Extrait du document ->
____________________
Rokia Traoré vient de boucler la dernière tournée, au titre de 2015, de la création «Desdemona». Une œuvre qui permet de revisiter une pièce de Shakespeare (Desdemone), quatre siècles après, et de jeter un regard critique sur l’esclavage et le racisme. Des prestations bien accueillies aussi bien par les critiques que par le public.
«Débutée en 2010, Desdemona était pour moi une occasion de m’impliquer dans un projet artistique de haut niveau», rappelle Rokia Traoré à l’issue de sa tournée américaine et australienne entre septembre et octobre 2015. Une création qui offrait aussi une première ouverture internationale, donc un véritable tremplin de promotion, à certains des élèves de la première couvée de l’Académie KONOYA (formation en technique de chant de la Fondation Passerelle) de la Fondation Passerelle de l’artiste. Il s’agit notamment de Kadiatou Sangaré dite Kadi, Naba Traoré, Fatim Kouyaté, Bintou Soumbounou et Virginie Dembélé. «À travers Roots (Racines) et Desdemona nous avons eu deux projets pour, à la fois, fournir du travail aux artistes que nous soutenons, et continuer la formation des premiers élèves de KONOYA à travers des projets concrets et exigeants professionnellement», poursuit Rokia. Et comme au début des représentations en 2011, les publics américains et australiens ont réservé un accueil fantastique à cette création atypique.
____________________
Extraits de données ->
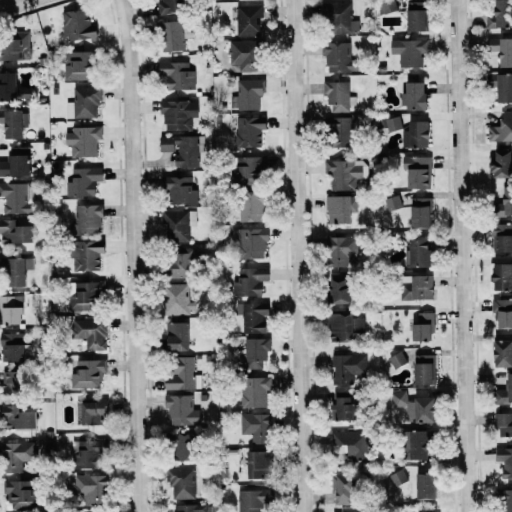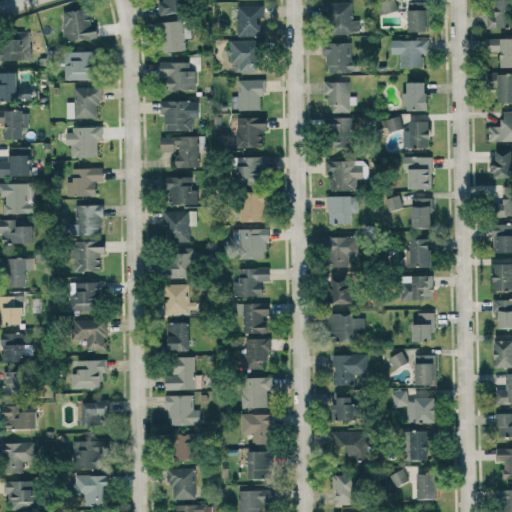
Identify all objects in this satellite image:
road: (14, 4)
building: (388, 5)
building: (172, 6)
building: (500, 14)
building: (417, 16)
building: (341, 18)
building: (249, 19)
building: (78, 24)
building: (175, 34)
building: (14, 47)
building: (502, 49)
building: (410, 51)
building: (245, 55)
building: (338, 56)
building: (80, 64)
building: (177, 74)
building: (9, 85)
building: (505, 87)
building: (249, 93)
building: (339, 95)
building: (415, 96)
building: (84, 102)
building: (179, 114)
building: (14, 122)
building: (390, 122)
building: (502, 128)
building: (251, 130)
building: (340, 131)
building: (417, 134)
building: (84, 140)
building: (182, 148)
building: (17, 161)
building: (502, 163)
building: (252, 170)
building: (418, 171)
building: (346, 172)
building: (85, 180)
building: (180, 190)
building: (18, 196)
building: (502, 200)
building: (394, 202)
building: (252, 205)
building: (341, 208)
building: (421, 212)
building: (87, 218)
building: (178, 224)
building: (15, 231)
building: (502, 237)
building: (253, 242)
building: (342, 249)
building: (418, 252)
building: (87, 254)
road: (133, 255)
road: (297, 256)
road: (461, 256)
building: (182, 262)
building: (16, 269)
building: (502, 276)
building: (252, 280)
building: (417, 286)
building: (340, 289)
building: (89, 294)
building: (178, 299)
building: (12, 309)
building: (503, 311)
building: (255, 316)
building: (345, 325)
building: (424, 326)
building: (91, 332)
building: (178, 335)
building: (15, 346)
building: (257, 351)
building: (503, 352)
building: (395, 360)
building: (348, 367)
building: (424, 369)
building: (89, 373)
building: (183, 374)
building: (14, 382)
building: (256, 390)
building: (505, 391)
building: (416, 406)
building: (345, 407)
building: (180, 409)
building: (93, 412)
building: (20, 415)
building: (504, 423)
building: (257, 426)
building: (349, 443)
building: (417, 444)
building: (186, 446)
building: (91, 454)
building: (17, 455)
building: (506, 461)
building: (260, 464)
building: (182, 482)
building: (426, 485)
building: (93, 488)
building: (344, 488)
building: (22, 494)
building: (254, 499)
building: (506, 500)
building: (189, 507)
building: (346, 511)
building: (434, 511)
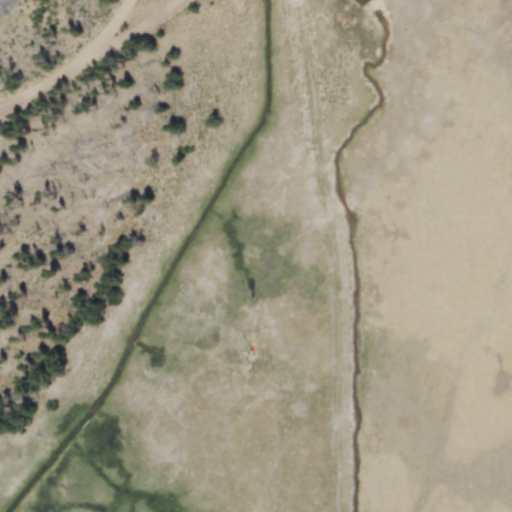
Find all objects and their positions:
road: (87, 52)
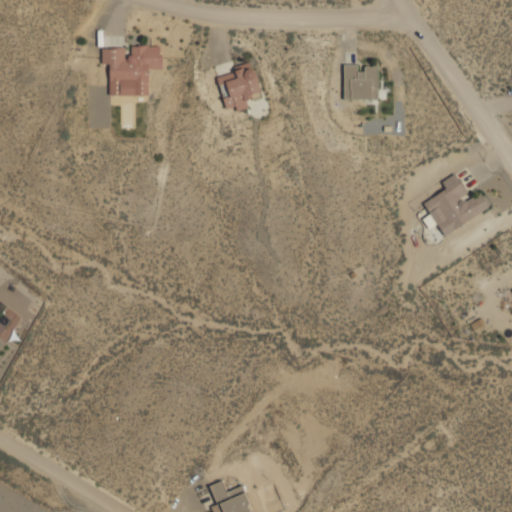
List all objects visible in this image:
road: (279, 19)
building: (131, 67)
building: (130, 68)
building: (360, 81)
building: (361, 81)
road: (453, 82)
building: (239, 86)
building: (454, 204)
building: (454, 205)
building: (1, 327)
road: (59, 474)
building: (228, 498)
building: (230, 498)
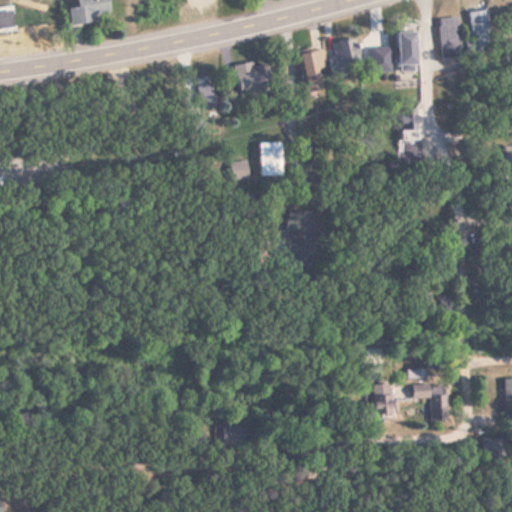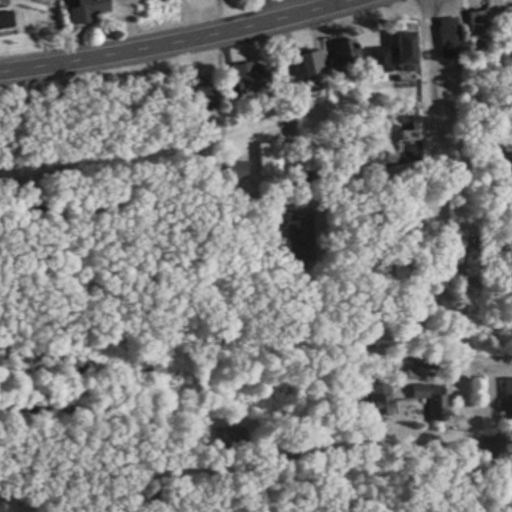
____________________
La consigne -> Extrayez mot pour mot le passage de l'extrait du document sur la création « Desdemona ». Il commence aux mots « Rokia Traoré vient » et s'arrête après « par le public. ».

Résultat final ->
Rokia Traoré vient de boucler la dernière tournée, au titre de 2015, de la création «Desdemona». Une œuvre qui permet de revisiter une pièce de Shakespeare (Desdemone), quatre siècles après, et de jeter un regard critique sur l’esclavage et le racisme. Des prestations bien accueillies aussi bien par les critiques que par le public.